Montoro, Wert…y Fernández: Pelea por ser el ministro más impopular

Dos noticias preocupantes y una alarmante, han puesto al ministro del Interior Jorge Fernández, en el primer plano de la actualidad, mientras se pelea codo con codo, con el ministro de Hacienda y Administraciones Públicas, Cristóbal Montoro, y de Educación, José Ignacio Wert, para encabezar la lista de los ministros menos valorados, y más criticados y combatidos mediáticamente del desgastado Gobierno de Mariano Rajoy.
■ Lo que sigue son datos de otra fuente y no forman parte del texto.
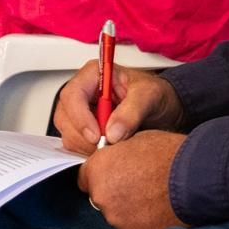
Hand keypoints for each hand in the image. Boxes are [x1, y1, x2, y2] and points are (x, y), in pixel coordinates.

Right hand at [55, 63, 182, 155]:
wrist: (164, 111)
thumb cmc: (157, 95)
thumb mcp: (150, 96)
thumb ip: (132, 112)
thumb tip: (112, 133)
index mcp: (94, 75)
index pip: (73, 95)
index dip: (80, 118)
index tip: (96, 136)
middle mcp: (84, 93)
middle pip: (65, 116)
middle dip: (83, 136)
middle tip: (106, 147)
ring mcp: (81, 113)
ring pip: (68, 133)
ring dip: (86, 146)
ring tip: (112, 148)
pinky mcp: (83, 131)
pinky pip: (76, 145)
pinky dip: (88, 152)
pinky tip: (107, 151)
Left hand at [77, 130, 187, 228]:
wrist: (196, 176)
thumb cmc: (169, 154)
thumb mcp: (136, 141)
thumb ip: (116, 155)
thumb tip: (114, 160)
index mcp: (98, 169)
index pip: (85, 178)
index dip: (100, 176)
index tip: (112, 176)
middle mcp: (101, 196)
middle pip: (100, 197)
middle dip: (114, 193)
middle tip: (138, 186)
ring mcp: (117, 217)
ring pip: (116, 214)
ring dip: (128, 208)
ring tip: (152, 198)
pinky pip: (132, 227)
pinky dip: (142, 221)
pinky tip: (157, 210)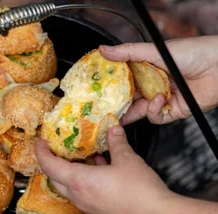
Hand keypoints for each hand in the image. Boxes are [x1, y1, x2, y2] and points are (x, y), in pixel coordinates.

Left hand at [36, 125, 172, 213]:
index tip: (41, 141)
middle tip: (57, 147)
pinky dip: (84, 178)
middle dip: (53, 161)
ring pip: (68, 185)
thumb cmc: (139, 192)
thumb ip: (117, 142)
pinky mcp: (96, 209)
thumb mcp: (127, 160)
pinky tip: (100, 167)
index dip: (41, 151)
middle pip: (54, 176)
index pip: (49, 165)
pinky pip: (82, 191)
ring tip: (81, 155)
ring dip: (70, 169)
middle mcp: (79, 194)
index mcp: (79, 180)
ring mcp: (87, 204)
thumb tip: (114, 130)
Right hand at [99, 36, 217, 124]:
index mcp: (145, 69)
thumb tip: (103, 50)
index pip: (122, 80)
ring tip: (133, 105)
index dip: (110, 86)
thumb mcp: (153, 50)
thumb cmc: (191, 52)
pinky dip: (154, 111)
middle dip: (117, 104)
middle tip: (106, 108)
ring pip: (139, 111)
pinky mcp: (172, 110)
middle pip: (128, 98)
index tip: (98, 90)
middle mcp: (152, 84)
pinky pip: (156, 117)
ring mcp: (161, 98)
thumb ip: (127, 52)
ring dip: (134, 111)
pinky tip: (159, 100)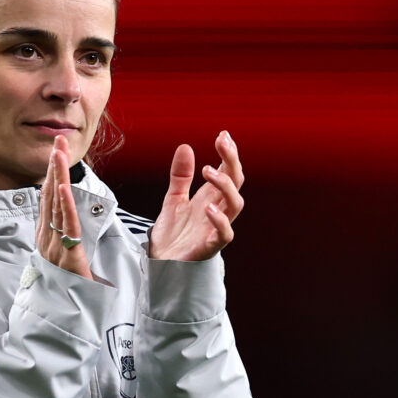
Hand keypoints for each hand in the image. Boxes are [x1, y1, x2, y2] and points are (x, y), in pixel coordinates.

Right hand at [37, 135, 92, 278]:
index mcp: (47, 239)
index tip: (56, 152)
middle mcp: (47, 241)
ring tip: (59, 153)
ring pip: (57, 207)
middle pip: (50, 197)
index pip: (49, 200)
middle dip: (55, 167)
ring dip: (58, 178)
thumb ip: (66, 241)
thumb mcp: (67, 261)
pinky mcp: (68, 258)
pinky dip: (66, 205)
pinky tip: (65, 187)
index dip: (53, 174)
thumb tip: (68, 223)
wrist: (67, 319)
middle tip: (58, 141)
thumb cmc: (71, 291)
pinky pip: (67, 227)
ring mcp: (54, 249)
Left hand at [149, 131, 244, 261]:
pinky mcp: (210, 246)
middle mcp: (218, 210)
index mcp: (211, 197)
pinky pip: (224, 234)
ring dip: (224, 185)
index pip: (228, 172)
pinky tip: (208, 207)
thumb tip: (185, 147)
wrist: (161, 262)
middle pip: (236, 183)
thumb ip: (180, 175)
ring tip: (207, 171)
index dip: (229, 154)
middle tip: (221, 142)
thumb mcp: (173, 198)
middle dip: (231, 161)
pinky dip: (219, 220)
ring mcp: (216, 228)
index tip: (223, 135)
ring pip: (235, 205)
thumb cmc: (173, 233)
Las noticias preocupantes nacen de la polémica que han provocado los cambios en la Ley de Seguridad Privada, por los poderes que se les darán a los vigilantes privados de seguridad, poderes que hasta ahora, estaban reservados a las Fuerzas de Orden Público, y, por otra parte, la solidaridad que ha despertado el ingreso hospitalario de varias víctimas del terrorismo, y el intento de suicidio de otra, afectadas todas por la traumática salida de prisión de más de un centenar de etarras, a los que se les ha aplicado la doctrina Parot, anulada por el Tribunal Internacional de Derechos Humanos de Estrasburgo.

Pero si estas dos noticias son preocupantes, la preocupación adquiere carácter de alarma, cuando este jueves se ha sabido que la Asociación de Víctimas del Terrorismo ( AVT) ha advertido que algunas de las víctimas están intentando ponerse de acuerdo para tomarse la justicia por su mano, ante esa masiva salida de asesinos de ETA, que sólo ha comenzado, y que seguirá durante semanas y meses, asesinos que además, ni han pedido perdón a sus víctimas, ni han mostrado el menor síntoma de arrepentimiento.

Lo que nunca ha ocurrido en los más duros años de plomo de la ofensiva de la banda terrorista, y durante la transición, y el mandato de varios gobiernos democráticos, se presenta ahora, como una posibilidad, como una amenaza real, con un Gobierno popular que tanto se ha refugiado, y a veces ha utilizado a las víctimas, cuando la banda ha dejado de matar y duda en entregar definitivamente las armas, y bajo el mandato de uno de los ministros del Interior más conservadores de todos los que han pasado por un puesto tan delicado y comprometido,  que siempre han contado con un plus de apoyo de la opinión pública, según se ha reflejado en todas las encuestas y con todos los Gobiernos.

No es el caso de Jorge Fernández, que en estas últimas semanas se pelea con Wert y Montoro por encabezar en todos los sondeos la lista de ministros menos valorados de un Gobierno que necesitaría de una renovación total. Su proyecto de Ley de Seguridad Ciudadana, que supone una amenaza a las libertades, y un intento de sancionar económicamente, conductas que a instancias del Gobierno, no han sido sancionadas penalmente por los Tribunales, ha provocado una advertencia del comisario de Derechos Humanos del Consejo de Europa, Nils Muiznieks, al calificar la Ley como “altamente problemática” por la proporcionalidad de las multas propuestas. “Creo que es altamente problemática, y si va más allá, lo trataré con las autoridades españolas”.

Y su empeño en cambiar la Ley de Seguridad Privada, para dar una serie de poderes a los servicios de seguridad privados y a sus agentes, ha sido calificado por los sindicatos policiales como algo “gravísimo”. Porque grave es que los agentes privados de seguridad puedan actuar no sólo en urbanizaciones, polígonos industriales, zonas comerciales y acontecimientos deportivos, sino también en espacios y vías públicas “distintos de los previstos”. Grave es que puedan retener a ciudadanos, averiguar, comprobar o anotar sus datos personales, y gravísimo que de forma encubierta ejerzan labores de mantenimiento del Orden Público, algo que en un Estado de Derecho es patrimonio exclusivo de las Fuerzas de Orden Público. En el caso de nuestro país, la policía nacional, la guardia civil, o las respectivas Policías Autonómicas, a menos que se quiera también privatizar la Seguridad, hacerles el gran negocio a las poderosas empresas de seguridad privadas, y substituir la falta de policías (en los últimos cuatro años se han amortizado, nada más y nada menos, que 10.000 puestos policiales) por personal, que no tienen la formación y experiencia de los que, oficialmente, tienen como misión garantizar el orden público y defender las libertades constitucionales.

Solamente hay que repasar brevemente estos días la prensa internacional para comprobar la extrañeza y las dudas que han despertado fuera de nuestro país, estas nuevas leyes impulsadas por el ministro Fernández. Sólo decir que la interpretación más corriente es que el Gobierno quiere controlar todo tipo de protestas.